Ce cendré me parasitait du matin au soir, sans arrêt. Je haïssais me savoir marqué à ce point, convaincu d'avoir déserté sa mémoire dès mon départ ce matin-là. Il m'avait mis en garde, la raison de sa colère sûrement déclenchée parce qu'il associait ma foulée dans son terrain de jeu accompagné de quelqu'un à une provocation de plus.

Quelqu'un qui recevrait par ailleurs mes plus plates excuses, étant donné ma soudaine disparition. Comment justifier un tel comportement, quand la suggestion d'un peu d'air frais, après une semaine oppressante à évoluer dans une atmosphère hospitalière, venait de moi ? À ma grande surprise, mon superviseur avait accepté ; cette réponse pour le moins étonnante au vu de sa personnalité froide et distante, transperça d'un minuscule rayon de soleil mon ciel gris.

Notre marche nous amena devant la scène de ce bar maudit. Pourquoi, après tous ces efforts pour éviter cet endroit ? Absorbé par notre conversation médicale, je me rendis compte de mon inexplicable bêtise bien trop tard. Je croyais peut-être que le revoir signerait la fin de toute cette mascarade de non-sens, le charme évaporé dès le déclencheur sous mes yeux ; ma prétention s'évanouit une fois ma vision arrêtée sur lui. Il m'observait, le visage impitoyable, fermé, mon cœur accéléré tant par la peur que le feu propagé dans chaque fibre.

J'avais tenu bon jusqu'à la fin de la représentation, avant de partir sans un mot.

Plongé dans le silence de ma chambre d'étudiant, le regard au plafond, j'écoutais les battements de mon organe affolé, tambourinant son surnom.

Je tentais encore de me convaincre : tout ça ne mènerait à rien, s'éviter semblait le plus raisonnable, et pourtant...

- C'est moi que tu veux, acheva la voix de mon obsession, située non loin de mon lit.

- C'est toi que je...

Je souris, persuadé de rêver ; cela m'arrivait si souvent de m'évader, la frontière entre mirage et réalité n'existait presque plus. Ma vue se posa sur lui, ma risette élargie devant son illusion plus vraie que nature. Je devais avoir l'air ridicule à l'observer ainsi, mais j'étais heureux de ses visites chimériques, quelque part.

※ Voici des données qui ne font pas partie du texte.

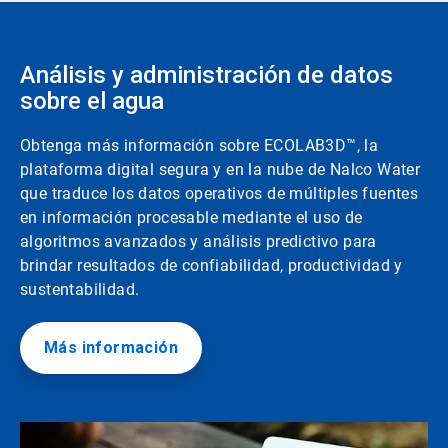
Análisis y administración de datos
sobre el agua
Obtenga más información sobre ECOLAB3D™, la
plataforma digital segura y en la nube de Nalco Water
que traduce los datos operativos de múltiples fuentes
en información procesable mediante el uso de
algoritmos avanzados y análisis predictivo para
brindar resultados de confiabilidad, productividad y
sustentabilidad.
Más información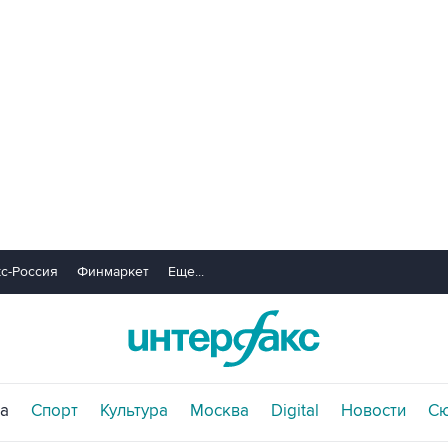
с-Россия
Финмаркет
Еще...
а
Спорт
Культура
Москва
Digital
Новости
С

Qui sait, peut-être pensait-il à moi, lui aussi, espérais-je, avant de secouer la tête à cette idée saugrenue. Je m'égarais trop loin, depuis plusieurs jours, décidément. Il restait immobile, à quelques mètres du mur. Ses yeux brillaient, plus vifs que dans mes songes nocturnes, renforçant l'impression réelle de sa présence. Un autre détail me troublait : je le voyais vêtu des habits de ce soir, quand il apparaissait d'habitude dans le plus simple appareil, allongé à mes côtés.